→ Alıştırma 1: Aşağıdaki satırlardan "ZKUŠENOSTI" kelimesini içerenlerin hepsini toplayıp olduğu gibi yazar mısın?

→ İncelenecek Metin:

İstişare kelime ve terim olarak ne anlama geliyor?
Rahman ve Rahîm olan Allah’ın adıyla…
Allah’a hamd, Hz. Peygamber’e (s.a.v.) salât ve selâm olsun.
İstişâre ve şûrâ kavramlarının fiil kökü “şevere”dir. İstişâre, müşâvere, meşveret, müşûre hep bu kökten türetilen “danışıp görüşmek ve işaret almak” manasına gelen mastar kelimelerdir. Ayrıca bu kelimeler (istişâre, müşâvere, meşveret), “arı kovanından bal almak” manasına da gelir. Bununla sanki birçok görüş, seçenek ve alternatiften bal gibi en saf, en halis ve en faydalı olan kanaati tercih etmek manası kastedilir. Bir binek satışa arz edileceği zaman, yürütülür, götürülüp getirilir. Bu şekilde hayvanın gidiş ve gelişi sırasında kusurları fark edilir. Bu esnada hayvanın kusurları ya da vasıfları ortaya çıkar ki, şûra esnasında da bireyler fikirlerini ortaya atarak eksikliklerini veya doğruluklarını görürler. Bineklerin götürülüp gösterildiği ve satışa sunulduğu yere de el-Mişvâr denir.
“Şûrâ” kelimesi de, aslında “tûbâ” vezninde bir masdar olup arzedilen masdarların kökünü teşkil eder ve tıpkı onlar gibi, “danışmak” ve “birbirinden görüş almak” demektir. İbn Fâris (ö. 395/1004), “şevvere” fiilinin bir şeyi ortaya koymak, sunmak, ayrıca bir şeyi almak manasında iki anlamı ifade ettiğini belirtir. (İbn Fâris, Mu‘cemu Mekâyîsu’l-Luga, 3/226-227) Zamanla daha çok, “danışma” mânasında kullanılan “Şûrâ” kelimesi, “görüş sahibi” anlamında isim olmuş ve aynı zamanda toplanıp görüş beyan eden topluluğun da adı haline gelmiştir.

→ Alıştırma Verileri:

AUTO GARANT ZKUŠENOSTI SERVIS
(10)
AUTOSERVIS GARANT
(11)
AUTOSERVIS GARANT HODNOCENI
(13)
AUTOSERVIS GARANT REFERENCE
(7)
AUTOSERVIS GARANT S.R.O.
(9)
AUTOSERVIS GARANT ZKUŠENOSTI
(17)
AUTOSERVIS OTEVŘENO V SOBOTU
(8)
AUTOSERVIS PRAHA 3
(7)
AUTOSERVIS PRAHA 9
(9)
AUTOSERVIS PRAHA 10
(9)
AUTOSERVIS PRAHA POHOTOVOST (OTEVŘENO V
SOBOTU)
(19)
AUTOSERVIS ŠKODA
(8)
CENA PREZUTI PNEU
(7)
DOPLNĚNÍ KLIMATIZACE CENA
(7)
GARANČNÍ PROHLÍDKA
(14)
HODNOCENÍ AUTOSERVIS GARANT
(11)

* * *

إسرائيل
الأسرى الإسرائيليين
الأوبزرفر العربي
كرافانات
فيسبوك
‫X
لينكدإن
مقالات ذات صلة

==

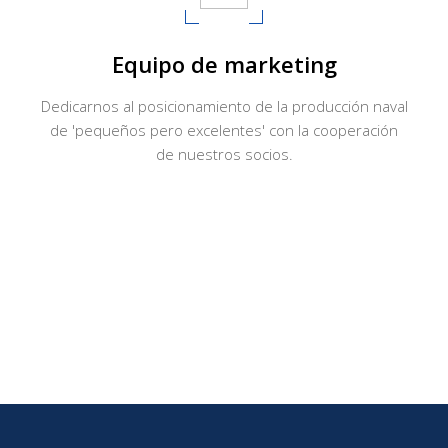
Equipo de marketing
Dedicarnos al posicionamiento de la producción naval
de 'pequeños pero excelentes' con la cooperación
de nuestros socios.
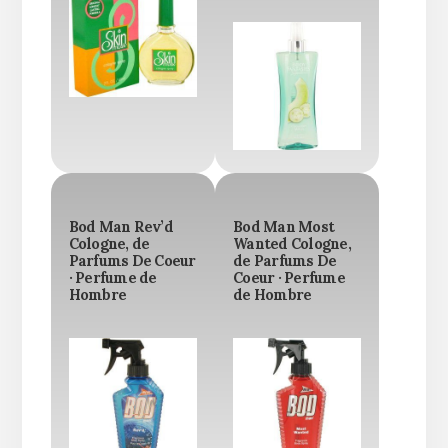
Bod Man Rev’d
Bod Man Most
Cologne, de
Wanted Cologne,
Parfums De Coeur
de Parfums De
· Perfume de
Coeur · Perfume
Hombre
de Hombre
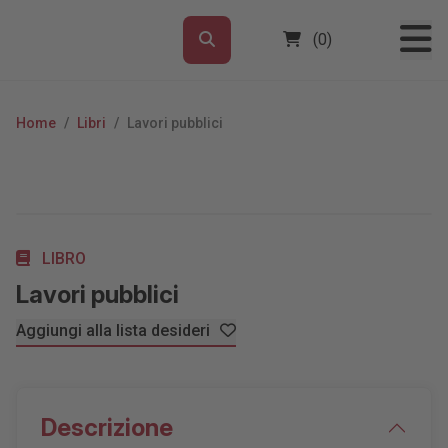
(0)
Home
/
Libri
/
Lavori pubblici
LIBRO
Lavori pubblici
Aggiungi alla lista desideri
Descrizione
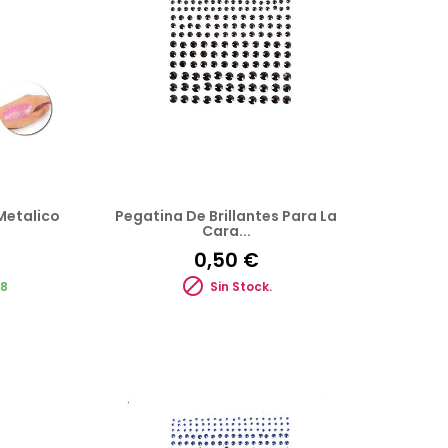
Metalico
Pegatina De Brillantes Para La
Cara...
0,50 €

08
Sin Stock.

→ Alıştırma 2: Yukarıdaki istişare metninin "Rahman ve Rahîm" ifadesinden "de el-Mişvâr denir." ifadesine kadar (bu ifade de dahil) olan kısmını, "hayvanın" yerine "atın" koyarak güncellenmiş hâliyle yeniden yazar mısın?

→ Görev Cevabı 1:
AUTO GARANT ZKUŠENOSTI SERVIS
AUTOSERVIS GARANT ZKUŠENOSTI

→ Görev Cevabı 2:
Rahman ve Rahîm olan Allah’ın adıyla…
Allah’a hamd, Hz. Peygamber’e (s.a.v.) salât ve selâm olsun.
İstişâre ve şûrâ kavramlarının fiil kökü “şevere”dir. İstişâre, müşâvere, meşveret, müşûre hep bu kökten türetilen “danışıp görüşmek ve işaret almak” manasına gelen mastar kelimelerdir. Ayrıca bu kelimeler (istişâre, müşâvere, meşveret), “arı kovanından bal almak” manasına da gelir. Bununla sanki birçok görüş, seçenek ve alternatiften bal gibi en saf, en halis ve en faydalı olan kanaati tercih etmek manası kastedilir. Bir binek satışa arz edileceği zaman, yürütülür, götürülüp getirilir. Bu şekilde atın gidiş ve gelişi sırasında kusurları fark edilir. Bu esnada atın kusurları ya da vasıfları ortaya çıkar ki, şûra esnasında da bireyler fikirlerini ortaya atarak eksikliklerini veya doğruluklarını görürler. Bineklerin götürülüp gösterildiği ve satışa sunulduğu yere de el-Mişvâr denir.